▸ Task requirements
Retype the survival stacking help page word for word, starting at "- custom_times" and ending at "begin with 0.".

Per the approach in *A review of survival stacking: a method to cast survival regression analysis as a classification problem* <https://www.degruyterbrill.com/document/doi/10.1515/ijb-2022-0055/html>
<https://arxiv.org/abs/2107.13480>, we provide df_to_survival_stacked as
a helper function for converting traditional survival data (one observation = one row) into
the survival stacked data structure, a repeated observations data structure where
multiple rows exist for each individual for each timepoint at which they were still in the
risk set up to and including their event time.
Usage
df_to_survival_stacked(
data,
id_col = NULL,
time_col,
status_col,
covariate_cols,
period_duration = 1,
custom_times = NULL
)Arguments
- data
A data frame with survival -type outcomes including an event indicator and a time-to-event-or-censoring column
- id_col
(string) name of the id column that is unique to each observation in
data. If one is not specified, one will be created (called.id) assuming that each row is a unique observation.- time_col
(string) name of the time‐to‐event column
- status_col
(string) name of the 0/1 event indicator column
- covariate_cols
(string vector) names of your predictors
- period_duration
(numeric) length of each time-period (e.g. 1)
- custom_times
(numeric vector) [optional] A vector of the time-period breakpoints. If events could have occurred at any time after zero, this should begin with 0.

▸ Data provided

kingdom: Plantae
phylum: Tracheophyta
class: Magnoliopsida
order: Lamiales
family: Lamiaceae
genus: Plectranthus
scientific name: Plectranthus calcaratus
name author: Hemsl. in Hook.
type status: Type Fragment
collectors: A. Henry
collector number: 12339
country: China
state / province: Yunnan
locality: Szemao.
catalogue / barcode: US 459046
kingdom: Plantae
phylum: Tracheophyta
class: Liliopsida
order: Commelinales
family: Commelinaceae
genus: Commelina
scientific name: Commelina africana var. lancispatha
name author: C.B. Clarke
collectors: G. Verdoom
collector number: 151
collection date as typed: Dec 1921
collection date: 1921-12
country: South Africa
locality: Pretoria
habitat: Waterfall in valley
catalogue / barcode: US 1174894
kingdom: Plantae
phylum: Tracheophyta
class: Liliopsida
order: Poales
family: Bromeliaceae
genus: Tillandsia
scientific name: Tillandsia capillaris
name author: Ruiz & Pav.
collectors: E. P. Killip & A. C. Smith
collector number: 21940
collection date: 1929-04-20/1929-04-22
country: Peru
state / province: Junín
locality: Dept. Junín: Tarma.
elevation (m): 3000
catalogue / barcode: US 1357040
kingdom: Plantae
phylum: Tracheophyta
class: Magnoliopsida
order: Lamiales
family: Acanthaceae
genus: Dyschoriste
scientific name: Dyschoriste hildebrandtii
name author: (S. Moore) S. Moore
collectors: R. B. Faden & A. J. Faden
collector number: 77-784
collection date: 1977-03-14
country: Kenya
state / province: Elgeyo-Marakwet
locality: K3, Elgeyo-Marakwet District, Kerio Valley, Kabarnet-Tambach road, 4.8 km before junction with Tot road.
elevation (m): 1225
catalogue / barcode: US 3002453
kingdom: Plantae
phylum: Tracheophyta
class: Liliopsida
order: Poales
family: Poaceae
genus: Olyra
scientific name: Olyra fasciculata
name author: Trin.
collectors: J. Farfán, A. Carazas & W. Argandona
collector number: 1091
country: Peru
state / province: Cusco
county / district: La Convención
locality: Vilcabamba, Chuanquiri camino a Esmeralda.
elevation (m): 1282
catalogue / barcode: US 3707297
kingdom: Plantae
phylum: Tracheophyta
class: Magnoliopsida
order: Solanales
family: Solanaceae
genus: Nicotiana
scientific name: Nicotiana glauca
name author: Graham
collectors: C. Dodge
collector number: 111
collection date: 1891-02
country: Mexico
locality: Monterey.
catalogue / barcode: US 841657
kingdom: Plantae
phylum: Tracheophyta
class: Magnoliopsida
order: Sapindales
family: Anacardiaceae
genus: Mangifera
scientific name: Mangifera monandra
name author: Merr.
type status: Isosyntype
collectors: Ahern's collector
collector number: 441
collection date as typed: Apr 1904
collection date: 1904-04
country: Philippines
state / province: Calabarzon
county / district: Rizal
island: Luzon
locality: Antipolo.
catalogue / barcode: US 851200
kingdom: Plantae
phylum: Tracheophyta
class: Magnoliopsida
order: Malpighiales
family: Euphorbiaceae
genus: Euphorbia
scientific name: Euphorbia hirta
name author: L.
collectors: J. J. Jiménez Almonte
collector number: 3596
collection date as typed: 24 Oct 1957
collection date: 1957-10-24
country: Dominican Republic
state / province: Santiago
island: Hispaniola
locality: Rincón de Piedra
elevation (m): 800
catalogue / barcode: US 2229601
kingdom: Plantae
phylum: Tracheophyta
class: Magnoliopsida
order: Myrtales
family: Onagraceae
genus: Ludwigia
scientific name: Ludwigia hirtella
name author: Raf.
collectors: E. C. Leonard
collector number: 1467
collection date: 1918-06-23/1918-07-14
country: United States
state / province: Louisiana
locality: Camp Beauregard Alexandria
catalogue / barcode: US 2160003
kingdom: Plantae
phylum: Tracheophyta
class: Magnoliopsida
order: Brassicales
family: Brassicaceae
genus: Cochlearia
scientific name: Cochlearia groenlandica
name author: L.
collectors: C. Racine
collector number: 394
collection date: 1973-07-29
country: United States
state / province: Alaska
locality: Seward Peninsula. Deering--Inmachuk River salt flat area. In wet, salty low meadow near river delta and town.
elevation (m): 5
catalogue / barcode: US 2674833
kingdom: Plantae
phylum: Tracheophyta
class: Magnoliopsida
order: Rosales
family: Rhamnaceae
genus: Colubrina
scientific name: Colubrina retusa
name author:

▸ Solution
- custom_times
(numeric vector) [optional] A vector of the time-period breakpoints. If events could have occurred at any time after zero, this should begin with 0.